神の栄光は確かに目に見えたのですが、時間は止まらず、未来に向かって進まなければならないのです。山を下りながら、イエス様は弟子たちに言います。「人の子が死者の中から復活するまでは、今見たことを誰にも話してはならない」この世の光、神の子イエス・キリストには計画があったのです。その計画はペトロの願いとは相反する、人の考えを超えた計画です。今日の変容主日を最後にして神の栄光が現れることを記念する顕現主日は終わります。来週からは四旬節が始まります。イエス様はこの後、栄光の光を隠して、受難の十字架に向かって進みます。そして、人々から苦しみと恥を受け、十字架の上で死にます。それはペトロの願い、神の国が力にあふれて現れるのを待ち望んでいる私たちの期待とはあまりにも違うものです。しかし、受難の時は必要だったのです。イエス様は神の光が一部の場所、一部の人々に示されるだけではなく、闇のどん底まで光が届くように、自ら呪いの底、絶望の底である十字架に進みました。それはペトロ、ヤコブ、ヨハネ3人だけではなく、闇の世界に住むすべての人に光を届けるためでした。光が曲がることなく、いつもまっすぐに進むように、イエス様も何の迷いもなく、避けることもなく、十字架に向かってまっすぐに進んだのです。
神は光をとおして、混沌に満ちた世界を照らし地上に秩序を与え、虚無に向かう世界に希望を与えます。しかし、ヨハネによる福音書に「暗闇は光を理解しなかった」と書いてあるとおりに、闇の中に住んでいる私たちは光を理解しないときがあります。3人の弟子もそうでした。彼らは高い山で栄光に輝くイエス様の姿を見て、神の声を聞いても、後でイエス様を裏切ってしまいます。それは私たちの姿でもあります。私たちもそれぞれの人生の中で、イエス様が与えた道から背き、闇の世界に進むのです。
私たちが光を本当に喜ぶときはいつでしょうか。太陽が輝く晴れた真昼?もちろんそのようなときも光の豊かさを喜びますが、何も見えない暗闇の只中に光が差し込んだとき、絶望のどん底にかすかな光が届いたとき、私たちはもっとも光を喜ぶのではないかと思います。深い闇であるからこそ光はもっとも輝きます。イエス様は弟子たちの裏切りさえも担いました。それは私たちの裏切りでもあります。イエス様は人々の愚かさ、憎しみ、罪の重い十字架を持って、この世の一番暗い所まで進みます。光は、イエス様の受難の中に隠された形で、この世の闇、私たちの一番暗い所まで差し込むのです。

小問 1: 抜粋に登場する教会暦の名称(主日や節の名前)をすべて挙げよ。
小問 2: 抜粋によると、イエス様が十字架に向かって進んだのはなぜか、1〜3文で説明してください。
記録は参照しなくてよい。

元の記録:
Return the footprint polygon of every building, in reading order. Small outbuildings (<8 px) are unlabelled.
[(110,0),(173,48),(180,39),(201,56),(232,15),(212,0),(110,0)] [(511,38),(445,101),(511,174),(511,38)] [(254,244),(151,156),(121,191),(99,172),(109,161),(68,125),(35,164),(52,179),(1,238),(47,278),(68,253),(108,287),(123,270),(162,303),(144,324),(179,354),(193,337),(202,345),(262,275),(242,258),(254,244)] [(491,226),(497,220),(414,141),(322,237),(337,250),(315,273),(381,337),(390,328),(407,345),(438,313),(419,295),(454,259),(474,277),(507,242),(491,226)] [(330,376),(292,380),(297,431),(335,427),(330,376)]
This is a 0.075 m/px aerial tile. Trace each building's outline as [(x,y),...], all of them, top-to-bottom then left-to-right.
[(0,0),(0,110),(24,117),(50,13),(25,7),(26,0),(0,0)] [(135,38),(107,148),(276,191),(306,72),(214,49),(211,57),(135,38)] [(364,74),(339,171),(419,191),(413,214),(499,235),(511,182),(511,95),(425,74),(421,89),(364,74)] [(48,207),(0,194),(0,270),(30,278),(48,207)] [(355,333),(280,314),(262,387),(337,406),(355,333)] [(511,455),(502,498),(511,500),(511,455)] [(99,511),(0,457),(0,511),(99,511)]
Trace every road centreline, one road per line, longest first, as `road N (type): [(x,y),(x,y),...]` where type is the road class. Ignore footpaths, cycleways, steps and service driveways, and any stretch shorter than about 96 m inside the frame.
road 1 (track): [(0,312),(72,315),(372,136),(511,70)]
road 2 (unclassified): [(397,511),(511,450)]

解答 1: 変容主日、顕現主日、四旬節

解答 2: 神の光が一部の場所や一部の人々に示されるだけでなく、闇のどん底まで届くようにするためである。ペトロ、ヤコブ、ヨハネの3人だけでなく、闇の世界に住むすべての人に光を届けるためであった。